Party divided: The Labor frontbencher’s comments come only weeks after the deputy Labor leader Jenny Macklin, used an accident at the Lucas Height reactor in Sydney to campaign against nuclear reactors. "This accident is a stark reminder that things can go wrong with nuclear reactors," Ms Macklin said.
Nuclear medicine needs fair hearing: But on 7 September, Mr Ferguson said in a debate about radioactive waste sites in the Northern Territory that the Australia, Nuclear Science and Technology Organisation, which runs Lucas Heights, played a vital role in nuclear medicine. "ANSTO is too often pilloried for their own political purposes by those who should know better," Mr Feguson said.
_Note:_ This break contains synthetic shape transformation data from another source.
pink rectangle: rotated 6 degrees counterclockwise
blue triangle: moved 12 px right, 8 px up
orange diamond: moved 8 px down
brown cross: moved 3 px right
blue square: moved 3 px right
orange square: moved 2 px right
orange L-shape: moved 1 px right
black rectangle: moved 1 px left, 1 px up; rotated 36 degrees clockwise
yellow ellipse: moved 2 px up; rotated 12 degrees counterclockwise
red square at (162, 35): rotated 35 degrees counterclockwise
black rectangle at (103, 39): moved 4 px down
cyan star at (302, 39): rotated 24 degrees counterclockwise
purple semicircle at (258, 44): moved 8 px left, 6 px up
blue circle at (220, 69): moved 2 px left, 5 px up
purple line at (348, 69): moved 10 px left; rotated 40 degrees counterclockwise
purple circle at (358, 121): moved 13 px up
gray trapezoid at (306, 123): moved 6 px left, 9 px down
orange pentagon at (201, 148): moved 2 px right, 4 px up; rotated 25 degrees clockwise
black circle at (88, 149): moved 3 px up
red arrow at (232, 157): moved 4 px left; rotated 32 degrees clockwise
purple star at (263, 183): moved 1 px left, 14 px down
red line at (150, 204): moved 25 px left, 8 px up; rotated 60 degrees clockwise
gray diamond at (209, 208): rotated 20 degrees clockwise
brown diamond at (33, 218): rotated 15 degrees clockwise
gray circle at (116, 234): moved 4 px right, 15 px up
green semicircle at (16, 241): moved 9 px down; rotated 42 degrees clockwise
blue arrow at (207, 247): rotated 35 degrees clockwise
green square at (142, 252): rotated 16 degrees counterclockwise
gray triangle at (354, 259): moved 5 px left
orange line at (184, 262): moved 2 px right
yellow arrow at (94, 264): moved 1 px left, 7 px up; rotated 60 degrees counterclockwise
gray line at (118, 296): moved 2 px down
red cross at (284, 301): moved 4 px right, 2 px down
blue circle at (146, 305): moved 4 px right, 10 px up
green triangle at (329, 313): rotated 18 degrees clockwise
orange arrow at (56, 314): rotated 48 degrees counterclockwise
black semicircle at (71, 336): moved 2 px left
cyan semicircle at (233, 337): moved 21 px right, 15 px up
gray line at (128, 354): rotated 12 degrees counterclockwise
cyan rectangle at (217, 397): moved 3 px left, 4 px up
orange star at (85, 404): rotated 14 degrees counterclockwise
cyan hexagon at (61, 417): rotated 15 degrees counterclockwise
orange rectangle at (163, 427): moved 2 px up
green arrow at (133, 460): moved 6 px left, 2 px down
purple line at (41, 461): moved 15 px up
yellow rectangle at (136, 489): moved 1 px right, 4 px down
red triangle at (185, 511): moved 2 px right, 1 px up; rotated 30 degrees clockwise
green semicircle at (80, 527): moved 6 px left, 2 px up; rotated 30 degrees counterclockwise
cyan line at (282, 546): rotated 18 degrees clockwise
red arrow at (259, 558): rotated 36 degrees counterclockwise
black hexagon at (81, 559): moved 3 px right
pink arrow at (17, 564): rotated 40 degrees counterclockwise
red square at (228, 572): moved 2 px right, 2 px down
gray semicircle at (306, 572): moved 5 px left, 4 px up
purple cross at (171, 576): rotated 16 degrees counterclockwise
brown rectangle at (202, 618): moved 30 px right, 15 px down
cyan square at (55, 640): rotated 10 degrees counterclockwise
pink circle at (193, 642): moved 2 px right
No place for "fearmongering": "It is one thing to run an anti-nuclear campaign under-pinned by sound science logic and belief. It is quite another to stoop to ludicrous fearmongering about ANSTO and the Lucas Heights nuclear facility." He said the amendments dealing with ANSTO dealt with "the unavoidable consequences of nuclear medicine and nuclear technology in industry".
Long running issue: The federal, state and territory governments have long debated the site of a low- to medium-level nuclear waste facility for radioactive material from medicine and research.
"It’s time," says Ferguson: "It is time the games stopped at a state, territory and national level and at a political level," Mr Ferguson said.